- Work request -
List every aunt mentioned by name in the passage about the father's death.

Mom had found dad that morning when she went to wake him to drive her to work. She always felt guilty that she was sitting in the kitchen eating her breakfast, letting dad sleep, glad he was having a good sleep for a change, never realizing that sleep would no longer be an issue for him. It must have been awful. I took comfort in the fact that I had talked to dad the night before he died, and the last words I ever said to him were "I love you daddy, I'll talk to you later." There are many years when that would not have been the last words we'd said to each other, indeed if we'd said anything at all. I tend to end my conversations with people I love by telling them. I learned that you never know what you might never again get the chance to say.


The days that followed are surreal. My aunt Gerry and aunt Linda arrived by nightfall, armed to the teeth with food. Harveys eat when we're stressed, and other Harveys feed. It's what we do. I came down the next morning, and there was a ham in the oven, two pots of soup on the stove, chili in the crockpot, and Auntie Gerry was standing on a chair in the hallway washing walls in her nightgown...and I thought it was fine and normal. Mom and I were in a fog. The Aunts told us to eat; we ate. I handled the phone calls that started as news spread, shaking uncontrollably while calmly giving the details of the funeral. No, there would be no visitation. The funeral would be Saturday morning, to give the rest of our family time to get there. The Donovans were travelling in the US; Auntie Kay needed time to get home for her brother's funeral. No, there's nothing you can do. Of course you should still go on your trip to Jamaica. It's okay. We understand. And we did.


My dad and mom had a burial plot in St. Eugene, Ontario, in between Ottawa and Montreal, beside my mom's father and mother. They had bought it for $75, including perpetual care, after my grandfather Harvey died. This is rural Ontario; they dig the graves by hand down home. It was November; the ground was frozen. Internment would have to wait for the spring thaw. My dad's family tried very hard to convince mom to buy a plot in Waterloo. I had to leave the room while the family discussed the location for plunking my father in the ground like he was a pet or a tree...I wanted to scream "you're talking about my daddy..." but I didn't. I left. Dad's brother Norman got his way on one thing, though. The casket was open. I wanted it closed; the Cheesemans wanted it open. I caused a minor guffufle by refusing to go past the middle of the room, and I never went near the casket. The corpse did not look like my dad, and even though I'd ironed the shirt personally that he was dressed in, I wasn't going near it. I wanted to remember my dad as he was, not as a waxen, made up stranger.


I wondered why so many people felt that we needed to know that dad died the same day as John Kennedy...like that somehow made dad's death better because he shared the day with such an important and sad day in history. It didn't. I didn't need history to remember the day my dad died.


We got through it all, somehow. My aunt Betty came up, and stayed with us for a week after. I called the various places about the various bits of dad's life. I picked up the things from the funeral home, read the cards without comprehension, wrote my thank you notes, did what I was expected to do to support my mother in this horrible time...and marvelled in my occasional clear and lucid moments that no one was asking about me and how I was doing. I was always the "strong and capable one"; of course I was fine. Little did they know...I read the notes from people in my dad's life who seemed to know a different person than I did. My mom got rid of all the cards awhile ago in one of her "get rid of the junk" sweeps. I wished she'd asked me first, because I would have liked to keep them.

Saved entries
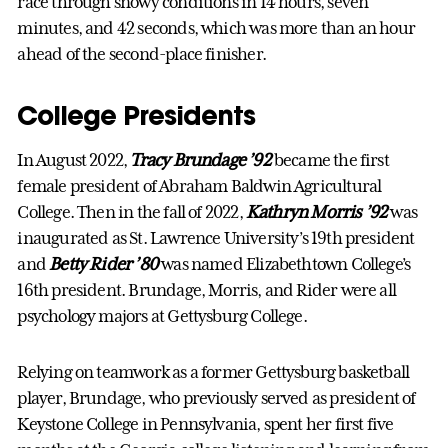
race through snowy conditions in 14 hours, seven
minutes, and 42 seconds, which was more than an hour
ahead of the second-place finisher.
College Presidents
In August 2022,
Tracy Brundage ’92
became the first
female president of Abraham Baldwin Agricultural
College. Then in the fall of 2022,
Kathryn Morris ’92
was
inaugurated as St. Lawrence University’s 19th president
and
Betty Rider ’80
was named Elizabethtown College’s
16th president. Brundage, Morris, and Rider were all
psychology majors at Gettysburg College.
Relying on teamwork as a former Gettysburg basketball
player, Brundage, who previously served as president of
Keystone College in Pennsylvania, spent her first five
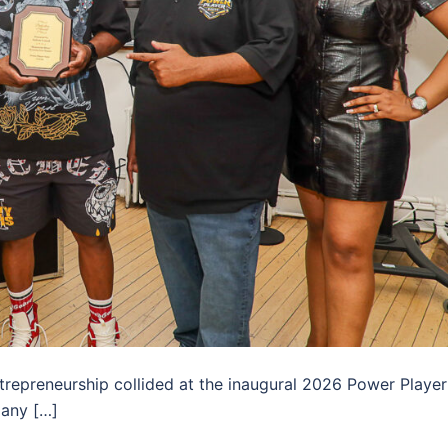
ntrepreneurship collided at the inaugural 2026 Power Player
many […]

==

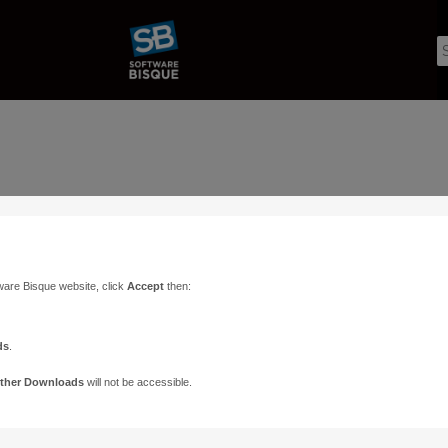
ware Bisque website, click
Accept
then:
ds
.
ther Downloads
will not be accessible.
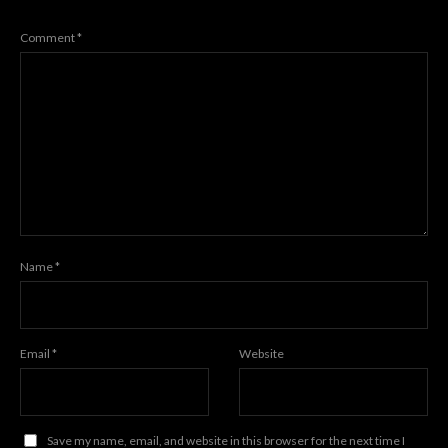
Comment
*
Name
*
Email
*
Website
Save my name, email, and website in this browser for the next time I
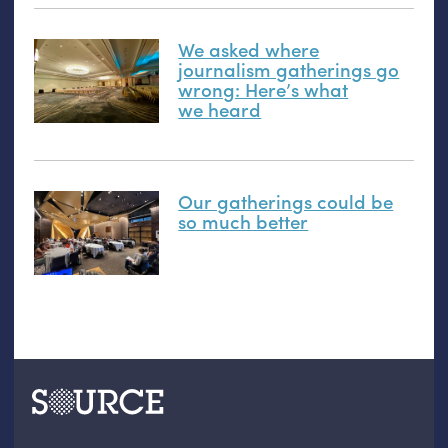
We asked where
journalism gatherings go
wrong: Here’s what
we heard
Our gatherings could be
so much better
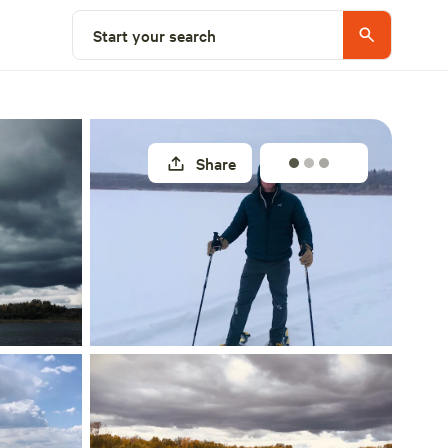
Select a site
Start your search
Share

--

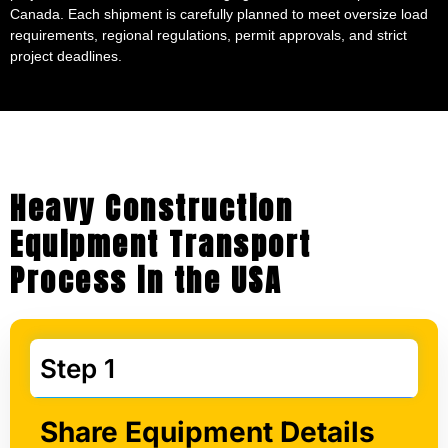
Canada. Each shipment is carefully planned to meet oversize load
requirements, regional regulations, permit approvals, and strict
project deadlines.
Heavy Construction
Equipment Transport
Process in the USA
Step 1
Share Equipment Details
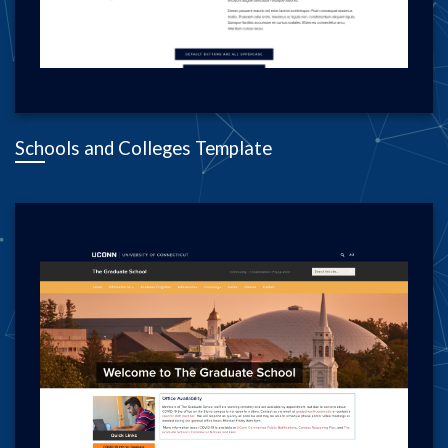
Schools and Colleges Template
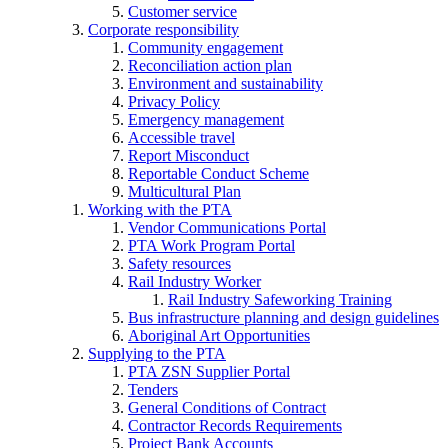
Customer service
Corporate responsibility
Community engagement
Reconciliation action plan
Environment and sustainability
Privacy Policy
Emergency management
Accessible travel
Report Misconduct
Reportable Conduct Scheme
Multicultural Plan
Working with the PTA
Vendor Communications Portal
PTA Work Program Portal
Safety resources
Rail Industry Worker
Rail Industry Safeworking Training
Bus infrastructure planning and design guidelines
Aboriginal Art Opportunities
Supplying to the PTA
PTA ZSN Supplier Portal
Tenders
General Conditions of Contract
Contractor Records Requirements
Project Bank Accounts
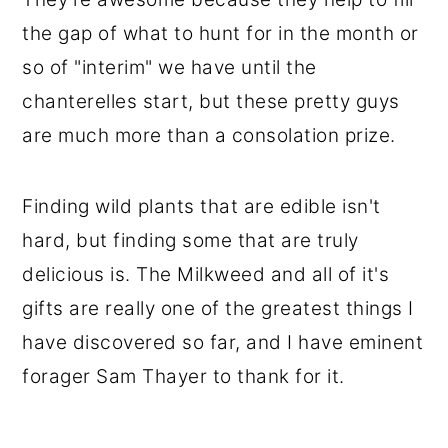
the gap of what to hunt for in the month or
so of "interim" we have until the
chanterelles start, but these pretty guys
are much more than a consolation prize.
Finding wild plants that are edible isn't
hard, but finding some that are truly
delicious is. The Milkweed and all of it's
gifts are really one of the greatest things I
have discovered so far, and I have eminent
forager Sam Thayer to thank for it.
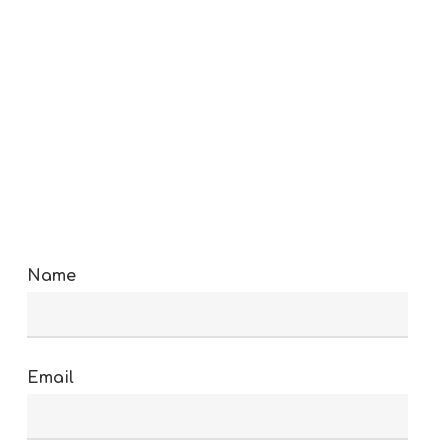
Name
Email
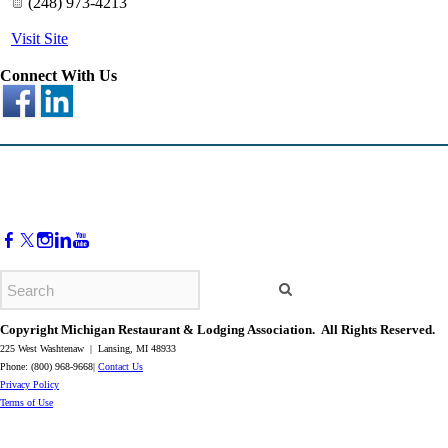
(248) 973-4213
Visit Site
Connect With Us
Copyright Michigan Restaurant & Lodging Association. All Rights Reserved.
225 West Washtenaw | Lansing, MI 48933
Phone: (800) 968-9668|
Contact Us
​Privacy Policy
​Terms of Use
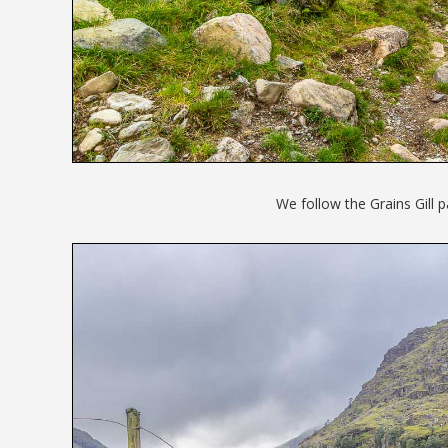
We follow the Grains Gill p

- Output for this task -
Gerry, Linda, Kay, Betty